- Shrine targeted because of popularity with Chinese toursists
- Criminal syndicate was angered by Thai crackdown, police say
Thai police said they believe last month’s deadly bombing in central Bangkok was carried out by a criminal syndicate that smuggled Uighur Muslims from China and was upset by the military government’s crackdown on human trafficking.
“The bomb on Aug. 17 that hurt our nation happened because Thailand cracked down or obstructed the human trafficking gang,” Police Chief Somyot Poompanmoung told reporters Tuesday in Bangkok. “This made them angry and created problems for them until they came to stage this event.”
Somyot said the attack happened for “the same reason” the Thai consulate in Turkey was trashed by rioters in July. Somyot would appear to be the first Thai official to publicly link the blast that killed 20 people at Bangkok’s Erawan Shrine to Thailand’s controversial deportation of more than 100 Uighurs to China. That event set off the Istanbul riot and was condemned by governments and rights groups around the world.
“What we did was in line with the law,” Somyot said. “But emotion is another story. We can’t stop the anger.”
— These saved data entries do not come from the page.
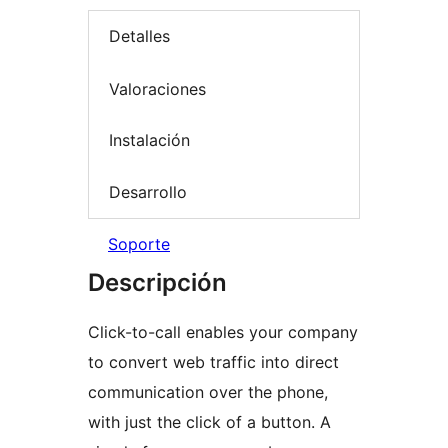
Detalles
Valoraciones
Instalación
Desarrollo
Soporte
Descripción
Click-to-call enables your company
to convert web traffic into direct
communication over the phone,
with just the click of a button. A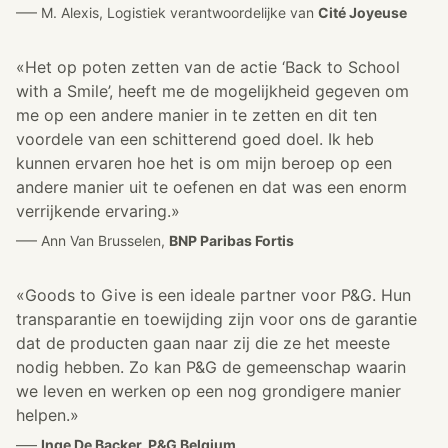
––– M. Alexis, Logistiek verantwoordelijke van
Cité Joyeuse
«Het op poten zetten van de actie ‘Back to School
with a Smile’, heeft me de mogelijkheid gegeven om
me op een andere manier in te zetten en dit ten
voordele van een schitterend goed doel. Ik heb
kunnen ervaren hoe het is om mijn beroep op een
andere manier uit te oefenen en dat was een enorm
verrijkende ervaring.»
––– Ann Van Brusselen,
BNP Paribas Fortis
«Goods to Give is een ideale partner voor P&G. Hun
transparantie en toewijding zijn voor ons de garantie
dat de producten gaan naar zij die ze het meeste
nodig hebben. Zo kan P&G de gemeenschap waarin
we leven en werken op een nog grondigere manier
helpen.»
–––
Inge De Backer, P&G Belgium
Uighurs are a Turkic-speaking ethnic minority in western China. Many Uighurs seeking to escape what they say is repression by Chinese authorities make the journey through Southeast Asia in an attempt to resettle in Turkey. Rights groups say Uighurs returned to China risk discrimination, detention and possibly torture. China denies those claims.
Recent developments in the case have pointed to a link to Uighurs or Uighur sympathizers, though Thai officials had previously denied it.
- The shrine targeted in the attack is popular with Chinese tourists.
- Police said the first suspect arrested in connection with the blast was found with dozens of forged Turkish passports.
- Police said another suspect arrested had a Chinese passport with a birthplace listed as Xinjiang, which is home to the Uighurs.
- Police said another suspect used a Chinese passport to leave Thailand for Turkey just before the attack.
Other Thai officials including Prime Minister Prayuth Chan-Ocha still doubt that Uighurs or a group sympathetic to their cause carried out the attack.
“I don’t think it is related for now,” Prayuth told reporters Tuesday.
“If it does turn out to be Uighurs, we need to consider what we should do. They can’t force the government like this.”